**Aim of the exercise:** Show, from the records below, all lines that contain the word "insects".

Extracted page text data
▬▬▬
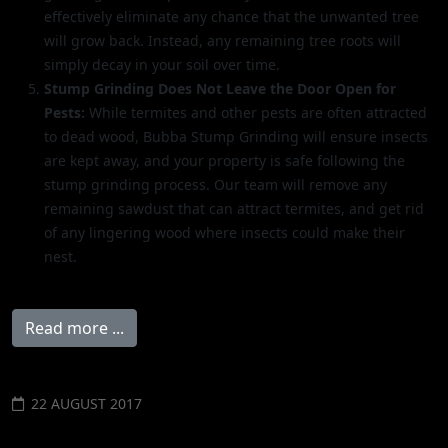
effectively eliminate any chance that the unwanted tree
will grow back. Instead, any remaining tree roots will
simply decay in your soil over time.
Stump Grinding Does Not Leave the Door Open for
Pests:
While termites and other pests are often attracted
to dead wood, Bubba Stump Grinding will ensure insects
are kept away, and your property is safe following the
stump grinding process. Our team will remove any
remaining sawdust that can attract termites, and get rid
of any lingering wood where insects could make their
nest.
Read more ...
22 AUGUST 2017
STUMP REMOVAL COST AVERAGES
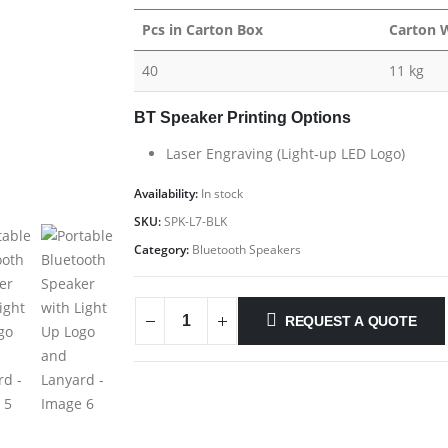
Pcs in Carton Box
Carton 
40
11 kg
BT Speaker Printing Options
Laser Engraving (Light-up LED Logo)
Availability:
In stock
SKU:
SPK-L7-BLK
Category:
Bluetooth Speakers
REQUEST A QUOTE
▬▬▬
**Finished exercise:**
to dead wood, Bubba Stump Grinding will ensure insects
of any lingering wood where insects could make their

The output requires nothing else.